• Assigned task
Retype the miscellany passage below between "In the 1860s" and "during the operation.", inclusive.

Miscellany Discovery

In the Arabian Nights, Shahrazad tells of a merman who guides a fisherman around the ocean floor, where underwater societies shun clothing, commerce, and religious restrictions. “I have seen enough,” the fisherman says after eighty days, “for I am getting tired of eating fish.”

Miscellany Discovery

Color film in the 1950s barely registered dark skin tones; Kodak had developed the product to measure images against the white skin of a model known as Shirley. The company eventually modified its film emulsion, responding to complaints from advertisers promoting wood furniture and chocolate.

Miscellany Discovery

In the 1860s editor William Bullock invented a printing press that used continuous-roll paper; it made double-sided copies in mass quantities and transformed publishing. Two years later Bullock got his leg stuck in the press’ belt mechanism while installing one at a Philadelphia newspaper, developed gangrene, underwent an amputation, and died during the operation.

Miscellany Discovery

Members inducted into the U.S. National Inventors Hall of Fame in 2010 included Yvonne Brill, whose electrothermal hydrazine thruster keeps satellites in space orbit, as well as Arthur Fry and Steven Silver, who created sticky notes (Fry, the concept; Silver, the glue). “Note: It took one woman to invent a rocket thruster,” wrote a Washington Post reporter about the induction ceremony, “and two men to invent Post-its.”

• Extracted records
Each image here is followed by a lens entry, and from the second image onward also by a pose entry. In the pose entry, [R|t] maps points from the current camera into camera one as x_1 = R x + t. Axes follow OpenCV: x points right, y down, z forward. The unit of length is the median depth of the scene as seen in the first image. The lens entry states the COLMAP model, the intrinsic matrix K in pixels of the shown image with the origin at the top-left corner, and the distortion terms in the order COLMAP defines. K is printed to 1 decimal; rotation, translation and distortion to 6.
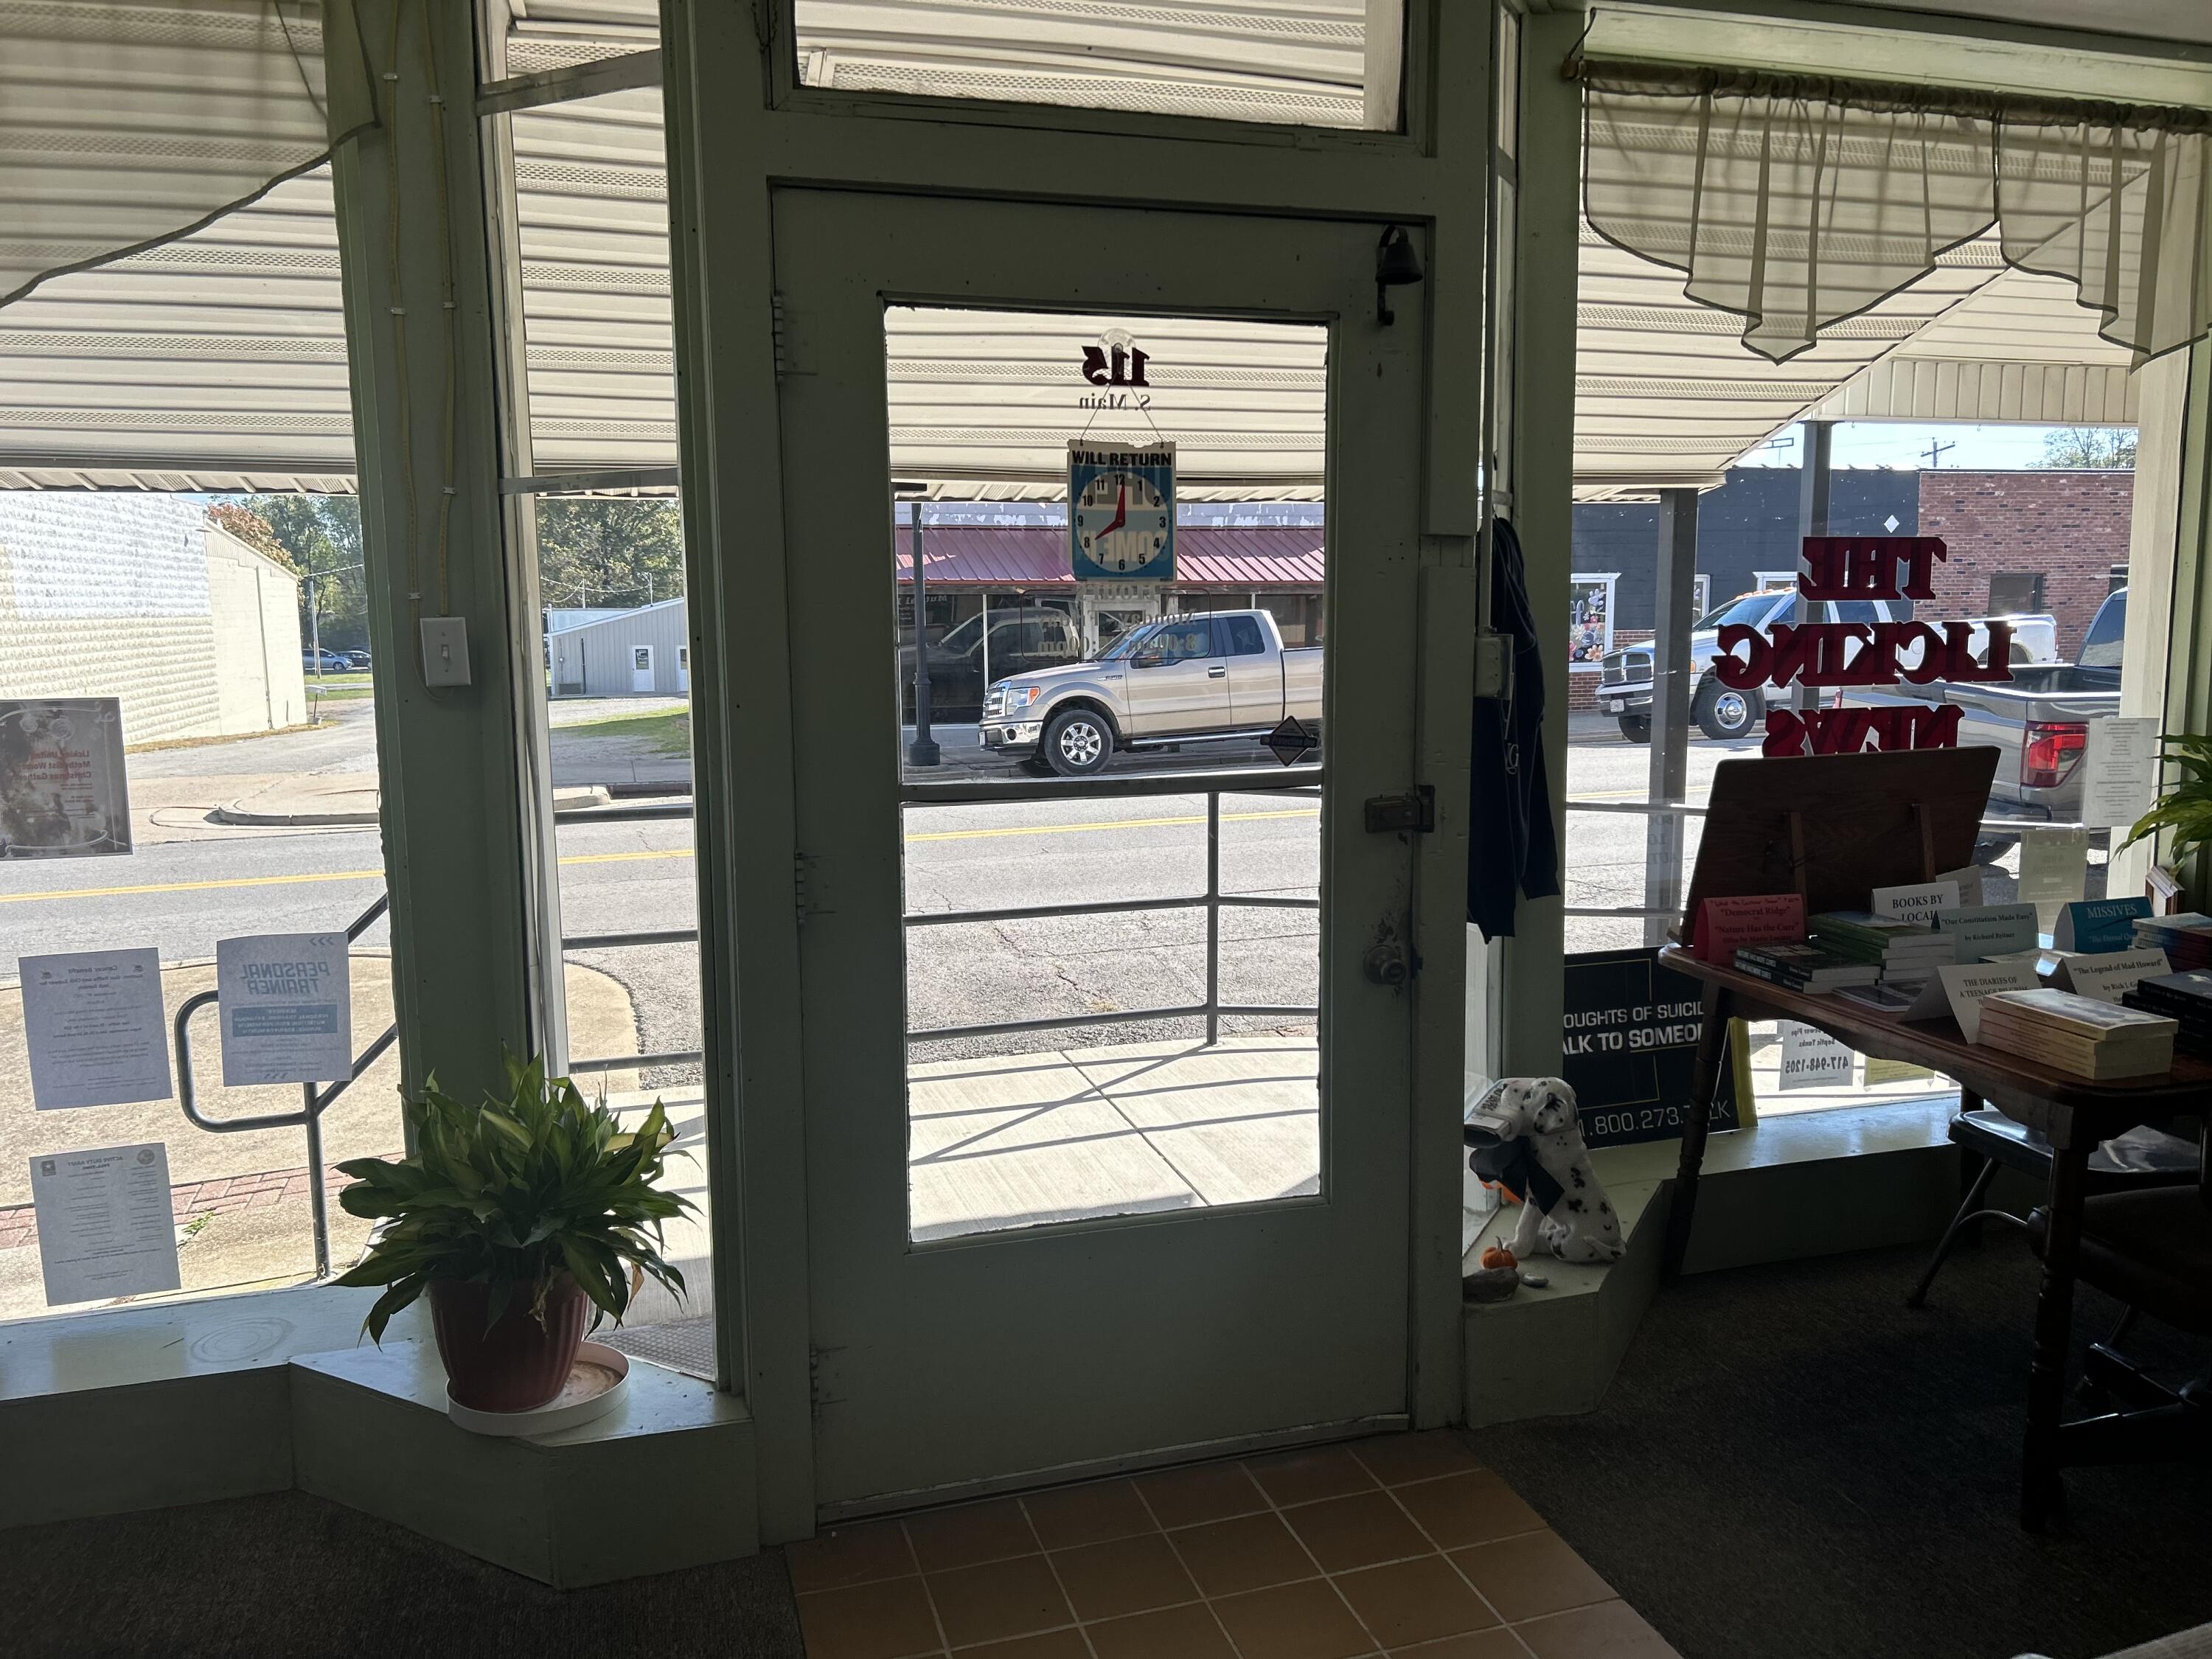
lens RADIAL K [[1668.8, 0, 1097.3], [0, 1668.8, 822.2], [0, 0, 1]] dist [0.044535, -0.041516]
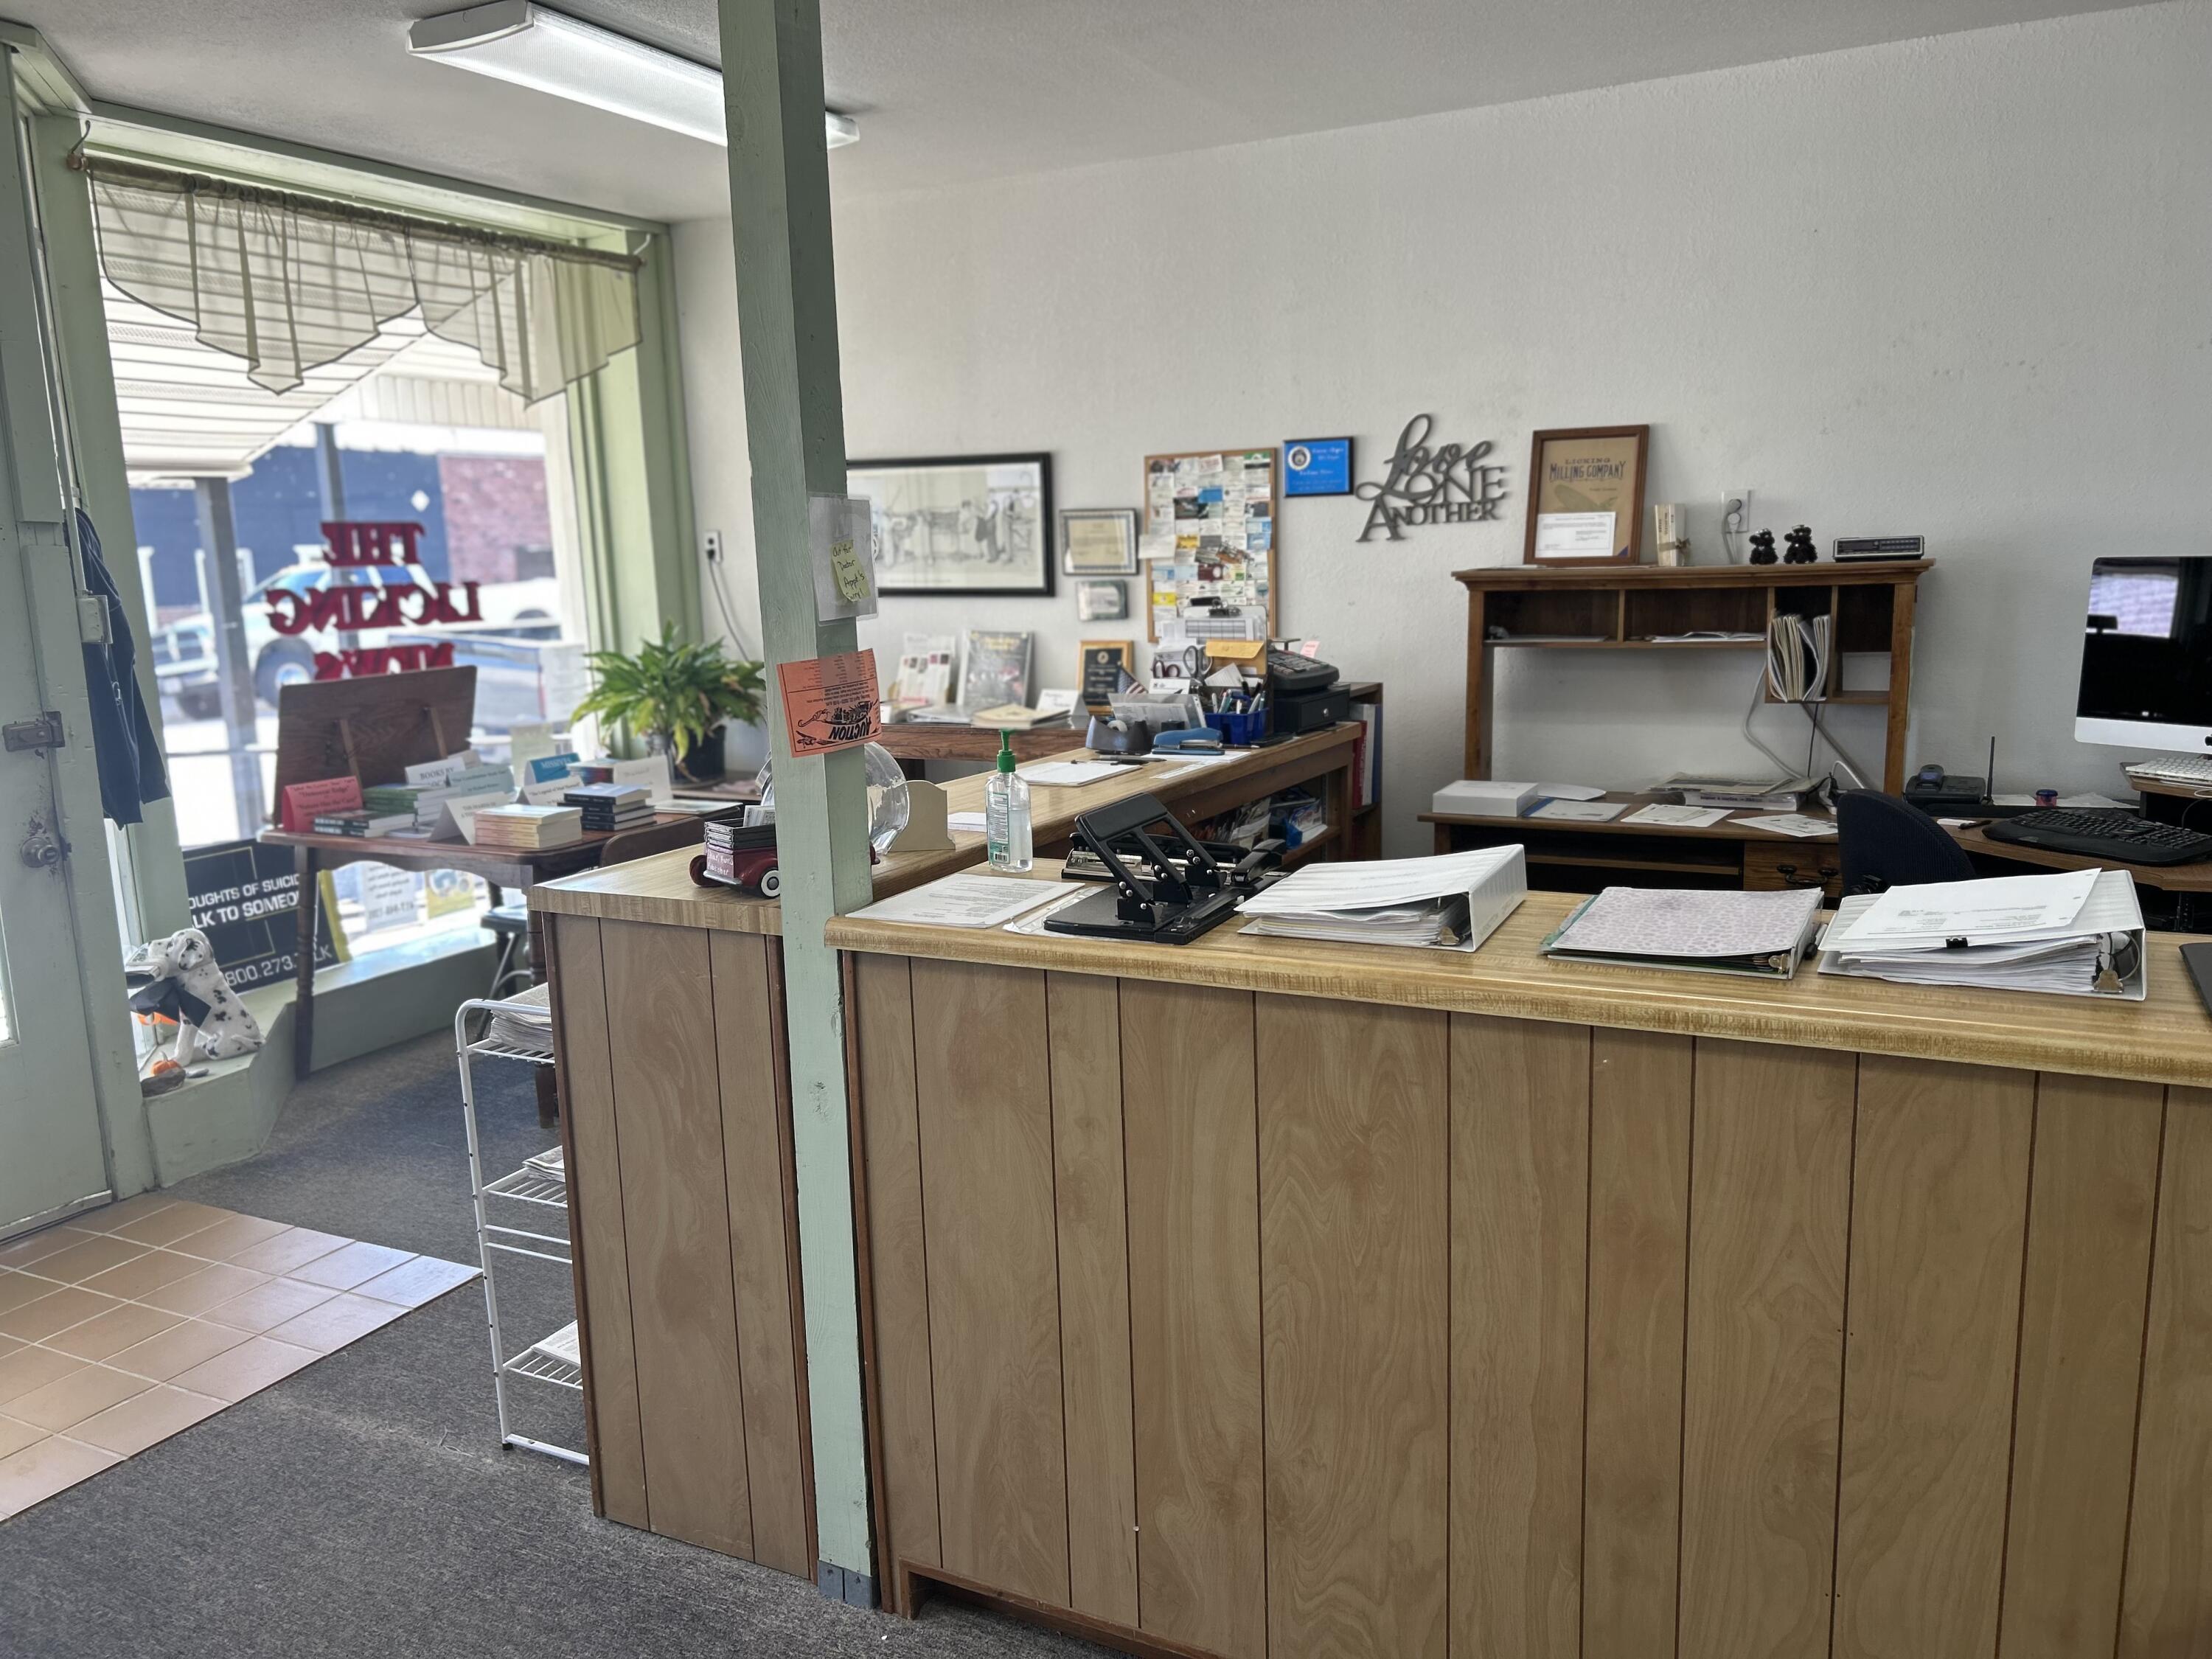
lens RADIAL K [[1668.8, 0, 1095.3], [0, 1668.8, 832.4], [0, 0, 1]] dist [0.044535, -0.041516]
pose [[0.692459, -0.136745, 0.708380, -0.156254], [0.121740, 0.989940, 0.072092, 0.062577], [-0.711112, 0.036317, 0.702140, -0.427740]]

...

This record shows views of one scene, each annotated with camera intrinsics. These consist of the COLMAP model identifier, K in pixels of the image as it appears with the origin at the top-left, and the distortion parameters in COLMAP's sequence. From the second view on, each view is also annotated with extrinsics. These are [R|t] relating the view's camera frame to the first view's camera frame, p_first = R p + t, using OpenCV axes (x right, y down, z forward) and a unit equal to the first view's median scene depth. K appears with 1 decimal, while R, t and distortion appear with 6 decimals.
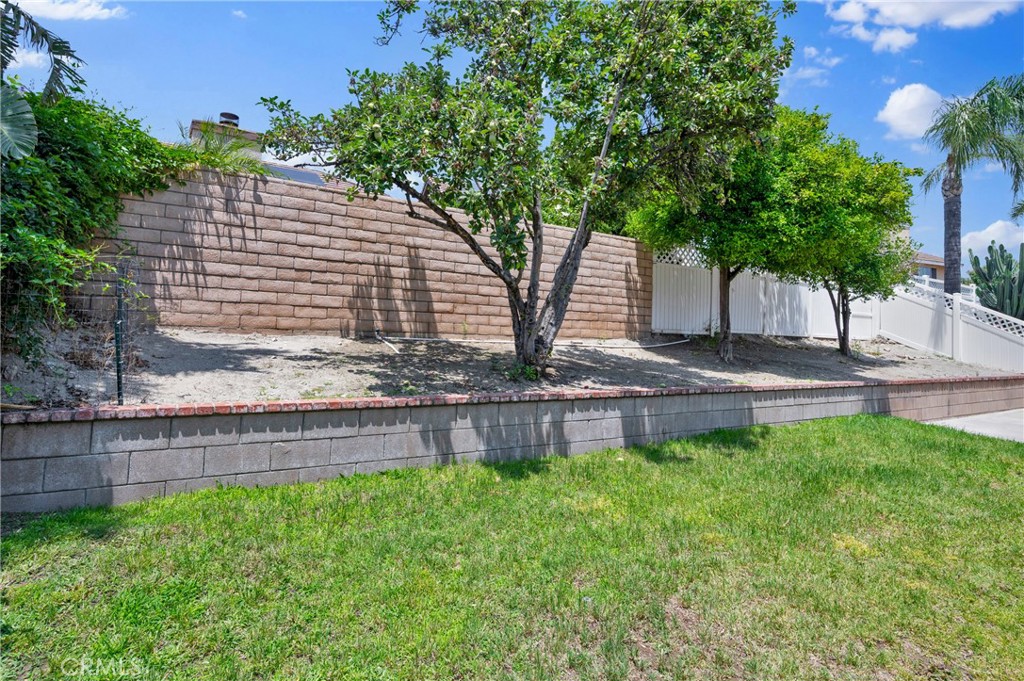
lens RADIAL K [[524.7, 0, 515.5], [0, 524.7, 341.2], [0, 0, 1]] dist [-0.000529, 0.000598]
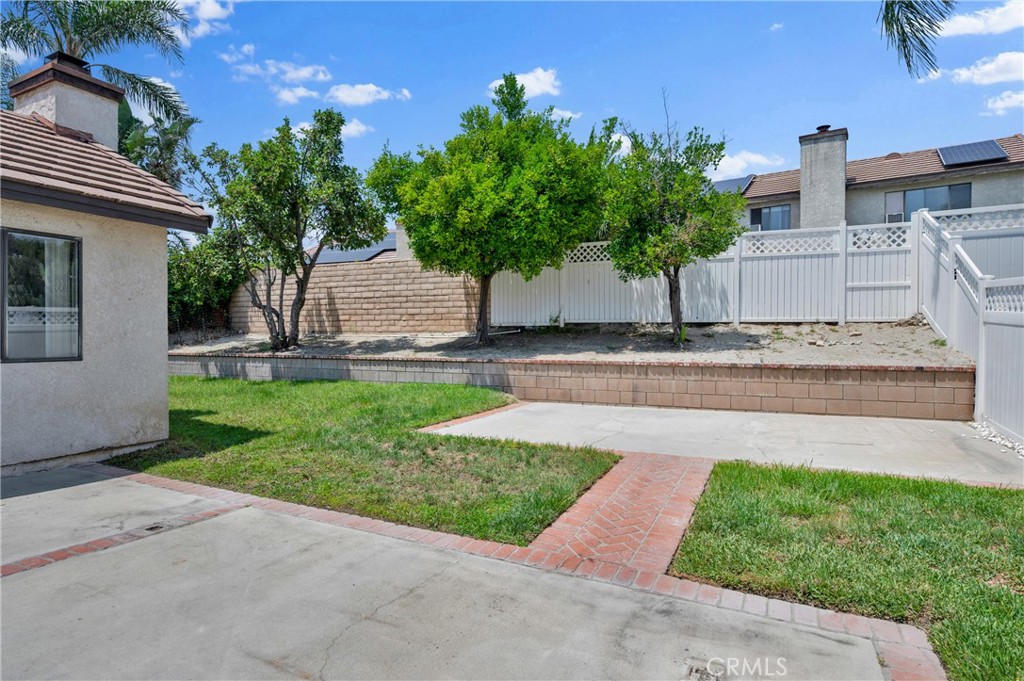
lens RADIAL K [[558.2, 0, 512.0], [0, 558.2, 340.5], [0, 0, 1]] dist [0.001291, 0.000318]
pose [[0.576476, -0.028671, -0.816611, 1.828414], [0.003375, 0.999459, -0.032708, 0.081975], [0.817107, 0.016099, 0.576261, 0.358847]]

• Worked solution
In the 1860s editor William Bullock invented a printing press that used continuous-roll paper; it made double-sided copies in mass quantities and transformed publishing. Two years later Bullock got his leg stuck in the press’ belt mechanism while installing one at a Philadelphia newspaper, developed gangrene, underwent an amputation, and died during the operation.